LEA MARSTON - THE CONSTRUCTION PHASE
Having gained the facilities to develop a track system and limited accommodation at Lea Marston in 1964, attention now turned to accomplishing this quite formidable task. As is the eternal problem in any voluntary body with limited financial resources, ingenuity and physical effort are the twin keys to a successful end result.
Within the now well developed, albeit informal structure of the Society, there resided many diverse skills waiting to be utilised. It has been commented upon. on many occasions, that any society functions at its best when faced with a challenge. Unity, together with purpose, develop naturally so all that is required is that clear targets are set - and a lead provided. So it was with the north Birmingham and Sutton Coldfield Model Engineering Society.
Lack of funds coupled with a desire to conserve capital inevitably resulted in the initial steel track set on concrete blocks being a rather unsatisfactory solution to providing suitable running facilities. Many de-railments of locomotives resulted and members would not use the track on a regular basis.
At this juncture two of the members, Bill Hall who by now worked with the civil engineering contractors - R. M. Douglas Ltd - along with David Palmer, collaborated on a suitable design approach aimed at providing an effective new track facility. This was based upon cast concrete beams supported at high level.

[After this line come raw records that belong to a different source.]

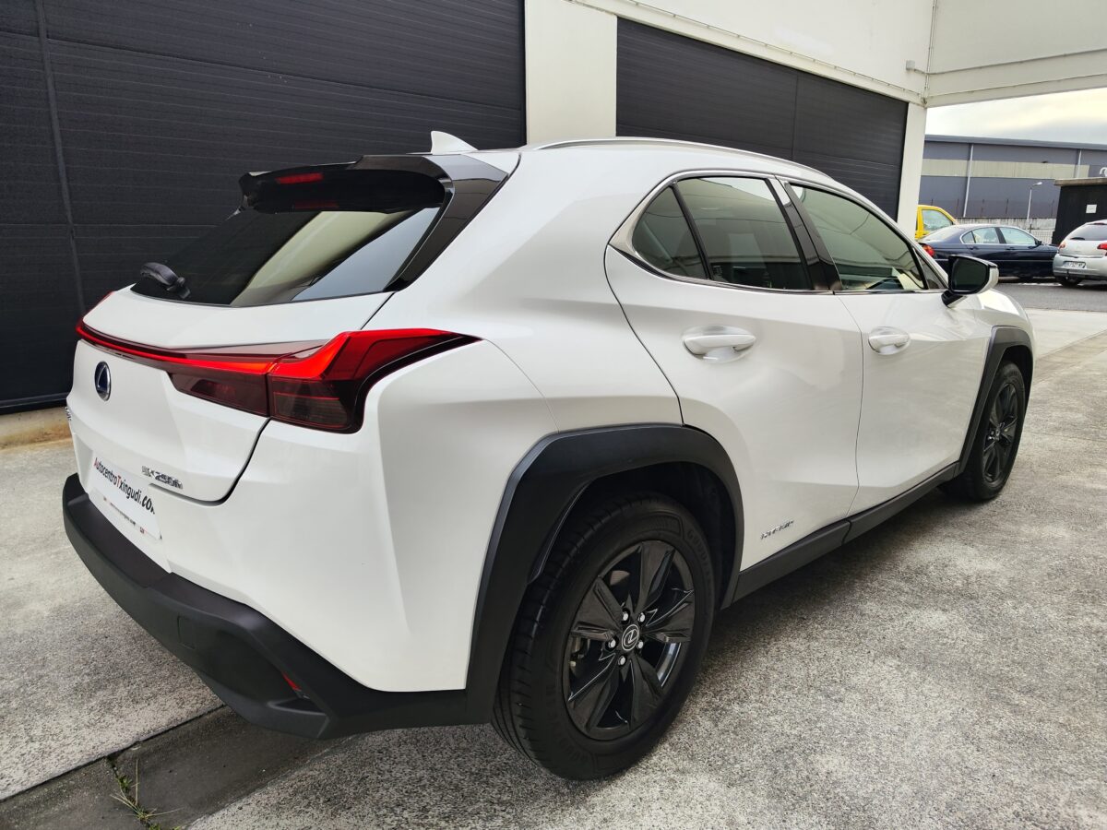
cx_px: 554
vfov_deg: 58.9
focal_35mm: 23
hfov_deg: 73.9
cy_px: 415
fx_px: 736
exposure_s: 1/144
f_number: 1.69
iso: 50
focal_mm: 7.01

As a result of this collaboration, Bill Hall was invited during a meeting held at the Co- operative Society Assembly Rooms, Erdington, to present his views on the subject. This was further explained in an article 'Reconstruction of an elevated track' published in Engineering in Miniature.
Here, again, conflict of ideas developed and a proposal to erect a timber high level track by another group of members was put forward for debate. The outcome was that a longer term assessment of the problem prevailed and, eventually, a track on a concrete foundation was brought into use as the agreed solution.
One of the first members to run on this new but incomplete track was Ray Humphreys, of the Kinver Society. He lost his balance on the curve adjacent to the gentís toilet and managed to roll off his locomotive - 'Acabod' - onto the soggy grass. It is understood that, relieved of its load, the locomotive accelerated until its speed reached some 15 mph before it was eventually caught and stopped.
Later a fence was erected beside the pavilion, which had been constructed from packing cases provided from the Cincinatti Company works.
Page 15 Lea Marston Early Years 4 Photographs of Marston
Another problem, which plagued visitors to Lea Marston was the presence of bees
kept on site in hives belonging to Joe Pearson's brother-in-law. Although several members, including Fred Palmer, had been stung on a regular basis, only when Joe Pearson was severely attacked by these offending bees did the problem cease -he had the hives removed.
Water supply to the locomotives was obtained from a local stream via a hand pump and galvanised steel tank mounted on brick piers. On one occasion, at the point in the stream where a dam had been formed, flooding of the site occurred. As a consequence Joe was called out during the night by the Water Board as flooding was also taking place in the adjacent woods. He was not at all pleased. Generally, the whole area of Lea Marston constituted a rather low-lying wet land mass which always caused problems during inclement weather.
Bill Hall, then Chairman, recalled that, when the Lea Marston site was to be evacuated in the early 1980's, the start on clearance and re-instatement was delayed by the wettest weather for years and it was not until March that entry could be made into this water-logged site. Eventually, after some difficulty with the earth moving plant becoming bogged down, the site was finally cleared to the satisfaction of all concerned by the 31st March 1981.
Much of the track beam material was moved to the new site at Balleny Green, Little Hay, together with the old steel framed asbestos sheet clad storage building. Nothing was wasted; all scrap material found use in road construction and storage at the new location.
Lea Marston had served the Society well in spite of the absence of any public water supply, mains electricity or permanent sanitation. It was all rather self-help and very basic, but it gave great pleasure and enjoyment to all who were privileged to have contributed to it during its 16 years service as the first permanent home for the Society.